[Pixel coordinate listings]
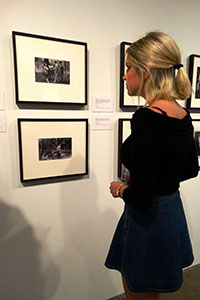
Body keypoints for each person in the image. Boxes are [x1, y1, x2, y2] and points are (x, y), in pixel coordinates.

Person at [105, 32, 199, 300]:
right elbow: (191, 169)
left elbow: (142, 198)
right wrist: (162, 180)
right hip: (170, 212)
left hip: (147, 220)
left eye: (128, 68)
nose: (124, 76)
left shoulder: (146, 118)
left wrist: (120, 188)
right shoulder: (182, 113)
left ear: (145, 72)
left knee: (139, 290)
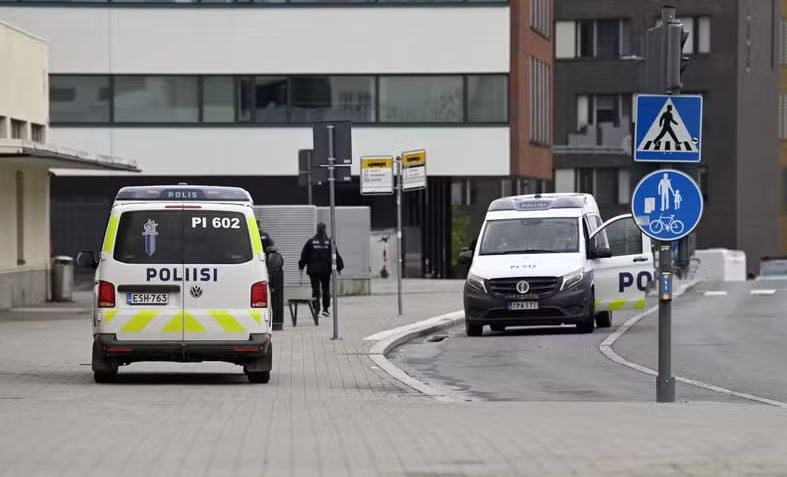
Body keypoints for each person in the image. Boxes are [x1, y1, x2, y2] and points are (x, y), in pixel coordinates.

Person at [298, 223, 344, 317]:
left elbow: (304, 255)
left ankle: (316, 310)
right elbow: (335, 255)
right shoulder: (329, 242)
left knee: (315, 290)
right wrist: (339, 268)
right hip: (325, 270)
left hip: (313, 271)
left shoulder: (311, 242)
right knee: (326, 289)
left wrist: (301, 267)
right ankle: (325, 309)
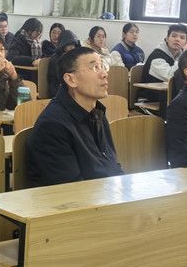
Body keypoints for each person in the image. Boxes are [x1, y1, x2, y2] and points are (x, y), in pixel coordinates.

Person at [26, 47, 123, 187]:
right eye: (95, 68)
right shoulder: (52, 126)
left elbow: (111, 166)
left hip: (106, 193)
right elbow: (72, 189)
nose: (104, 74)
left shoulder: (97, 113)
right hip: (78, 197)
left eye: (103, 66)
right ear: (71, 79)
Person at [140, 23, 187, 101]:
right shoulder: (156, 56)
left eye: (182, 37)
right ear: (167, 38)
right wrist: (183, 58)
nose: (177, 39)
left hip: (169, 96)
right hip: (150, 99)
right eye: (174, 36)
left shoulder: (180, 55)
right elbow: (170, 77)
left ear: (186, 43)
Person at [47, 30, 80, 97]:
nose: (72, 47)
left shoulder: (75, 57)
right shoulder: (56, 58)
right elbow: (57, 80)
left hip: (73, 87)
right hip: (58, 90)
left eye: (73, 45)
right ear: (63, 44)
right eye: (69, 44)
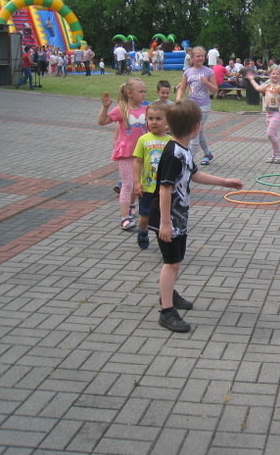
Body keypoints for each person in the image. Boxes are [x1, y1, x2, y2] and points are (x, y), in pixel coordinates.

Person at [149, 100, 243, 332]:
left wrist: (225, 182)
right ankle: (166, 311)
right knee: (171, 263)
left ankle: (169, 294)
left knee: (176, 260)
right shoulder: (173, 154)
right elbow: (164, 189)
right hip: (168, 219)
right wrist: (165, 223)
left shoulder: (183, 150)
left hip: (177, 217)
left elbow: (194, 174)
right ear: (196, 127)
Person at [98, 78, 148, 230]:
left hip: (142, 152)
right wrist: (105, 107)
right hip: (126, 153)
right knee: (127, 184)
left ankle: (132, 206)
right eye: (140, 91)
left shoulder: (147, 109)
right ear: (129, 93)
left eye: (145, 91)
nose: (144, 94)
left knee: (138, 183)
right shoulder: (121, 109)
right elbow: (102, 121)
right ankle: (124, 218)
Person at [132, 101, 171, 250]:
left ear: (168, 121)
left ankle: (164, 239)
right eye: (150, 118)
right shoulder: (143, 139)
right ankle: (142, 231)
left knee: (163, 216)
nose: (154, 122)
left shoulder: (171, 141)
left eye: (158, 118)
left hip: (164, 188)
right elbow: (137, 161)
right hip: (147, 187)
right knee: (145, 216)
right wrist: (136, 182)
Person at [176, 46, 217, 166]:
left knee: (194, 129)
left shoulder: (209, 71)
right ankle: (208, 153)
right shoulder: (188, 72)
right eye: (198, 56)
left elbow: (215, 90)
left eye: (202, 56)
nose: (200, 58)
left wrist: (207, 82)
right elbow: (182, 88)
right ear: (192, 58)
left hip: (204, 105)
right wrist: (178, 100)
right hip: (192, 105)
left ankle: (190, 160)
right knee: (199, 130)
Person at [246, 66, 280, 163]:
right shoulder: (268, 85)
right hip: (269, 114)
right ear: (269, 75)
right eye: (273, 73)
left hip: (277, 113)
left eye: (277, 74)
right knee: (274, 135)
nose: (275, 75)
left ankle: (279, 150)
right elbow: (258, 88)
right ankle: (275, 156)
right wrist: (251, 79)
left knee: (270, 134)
---
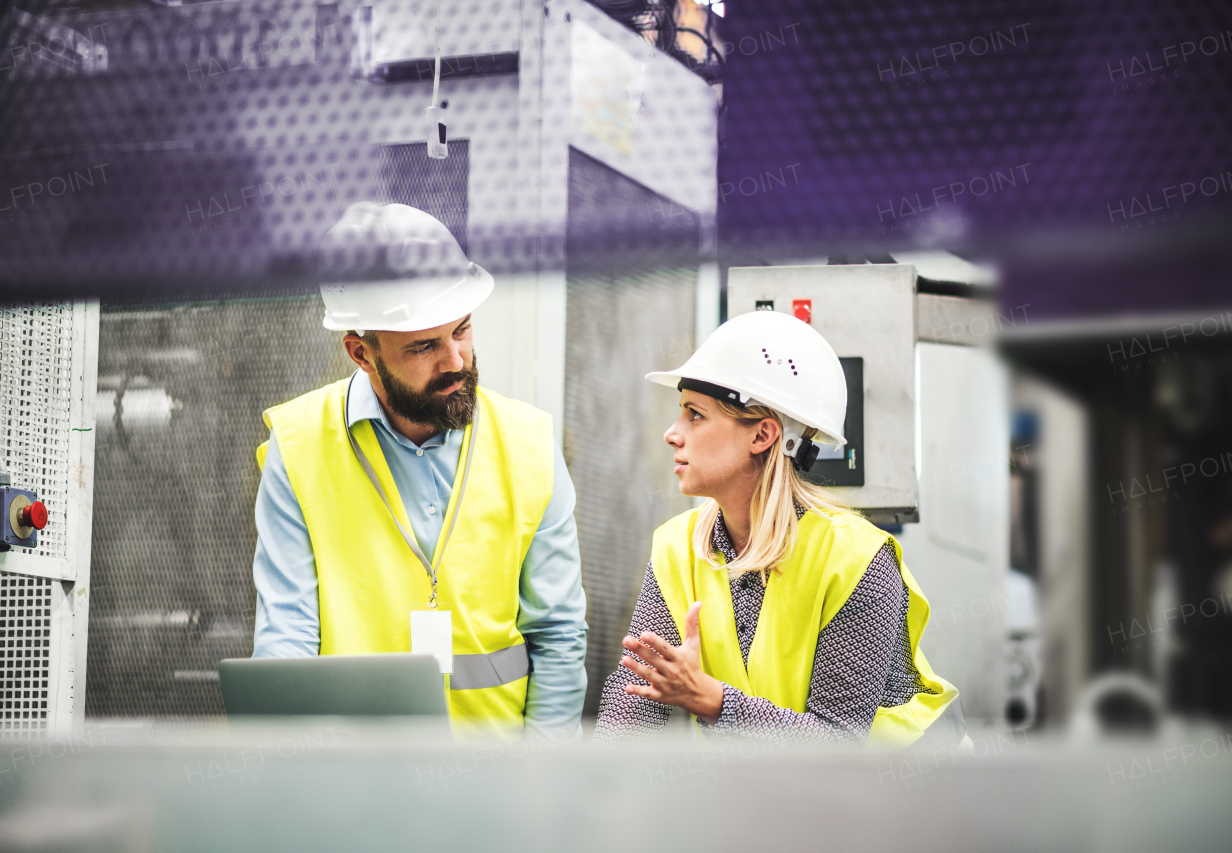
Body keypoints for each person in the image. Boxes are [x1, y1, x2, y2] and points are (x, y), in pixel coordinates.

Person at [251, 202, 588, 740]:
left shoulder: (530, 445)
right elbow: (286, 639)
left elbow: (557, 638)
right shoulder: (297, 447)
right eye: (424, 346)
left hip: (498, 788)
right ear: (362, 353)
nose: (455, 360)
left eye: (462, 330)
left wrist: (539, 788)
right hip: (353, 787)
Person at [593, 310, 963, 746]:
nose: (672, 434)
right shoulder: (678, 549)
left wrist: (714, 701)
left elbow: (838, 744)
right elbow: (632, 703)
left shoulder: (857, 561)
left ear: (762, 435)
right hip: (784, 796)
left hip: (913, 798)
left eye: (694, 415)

◆ WORK TO BE COMPLETED ◆
Reproduce verbatim the lines above, from the line with "left knee: (176, 260)" through the line with "right hip: (126, 153)".

◆ THE COMPLETED TASK ◆
left knee: (176, 260)
right shoulder: (173, 154)
right elbow: (164, 189)
right hip: (168, 219)
right wrist: (165, 223)
left shoulder: (183, 150)
left hip: (177, 217)
left elbow: (194, 174)
right ear: (196, 127)
Person at [98, 78, 148, 230]:
left hip: (142, 152)
right wrist: (105, 107)
right hip: (126, 153)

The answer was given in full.